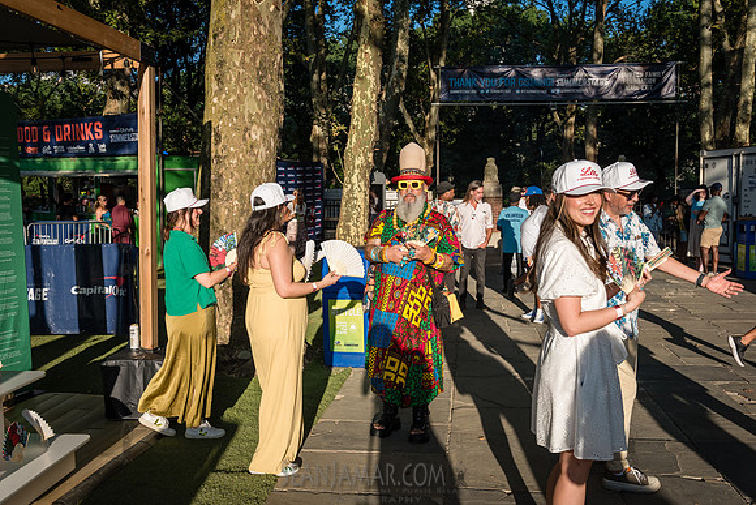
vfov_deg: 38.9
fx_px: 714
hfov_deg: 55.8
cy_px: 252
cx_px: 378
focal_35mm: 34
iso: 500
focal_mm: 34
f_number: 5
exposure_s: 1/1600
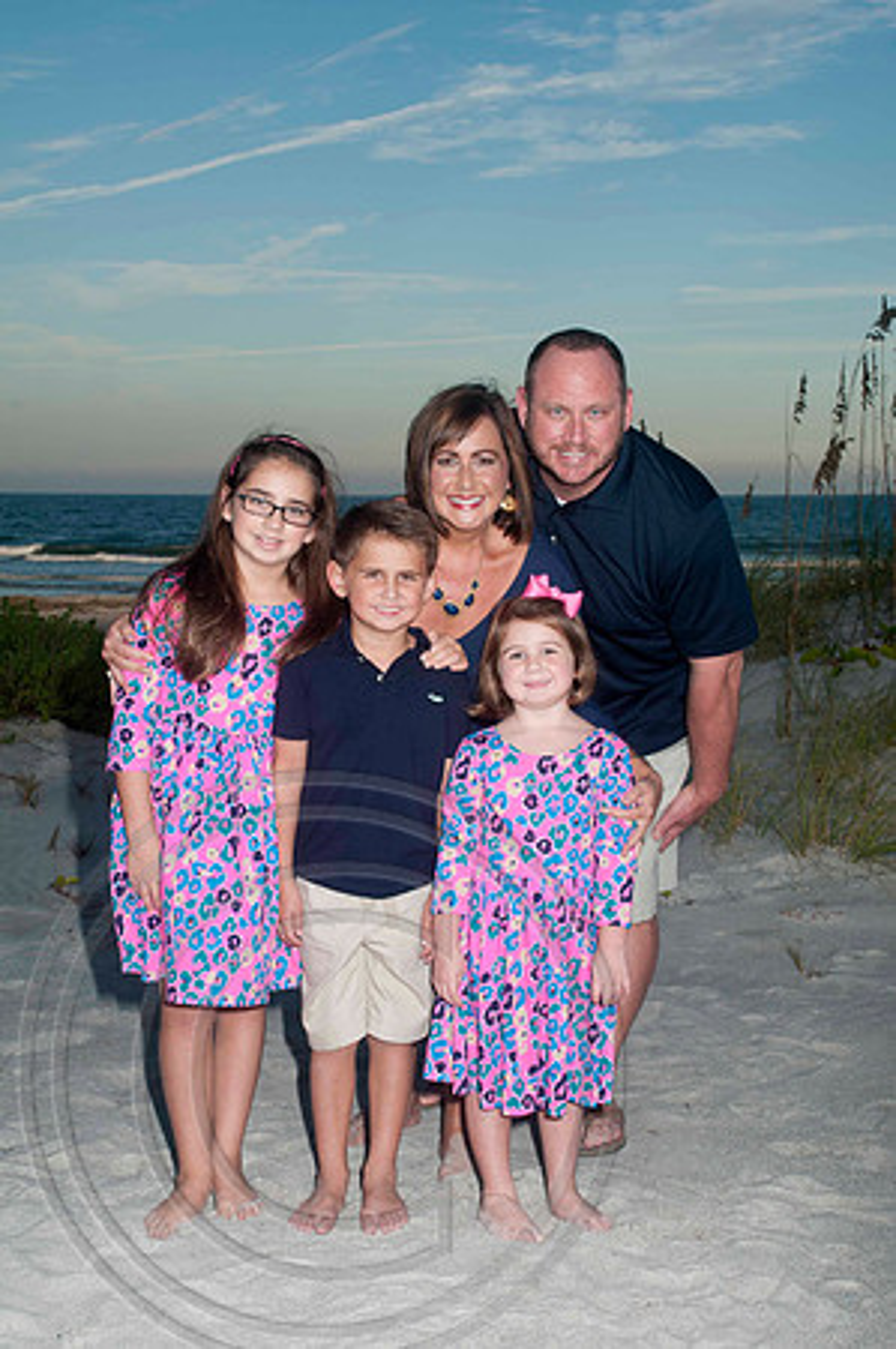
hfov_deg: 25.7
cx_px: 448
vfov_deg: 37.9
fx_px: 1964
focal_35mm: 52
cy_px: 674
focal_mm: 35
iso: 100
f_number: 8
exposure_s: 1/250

[WHAT THE TASK REQUIRES]: Restate the data above word for word, so that the only difference is the missing pictures.

[RESPONSE]:
vfov_deg: 38.9
fx_px: 714
hfov_deg: 55.8
cy_px: 252
cx_px: 378
focal_35mm: 34
iso: 500
focal_mm: 34
f_number: 5
exposure_s: 1/1600
hfov_deg: 25.7
cx_px: 448
vfov_deg: 37.9
fx_px: 1964
focal_35mm: 52
cy_px: 674
focal_mm: 35
iso: 100
f_number: 8
exposure_s: 1/250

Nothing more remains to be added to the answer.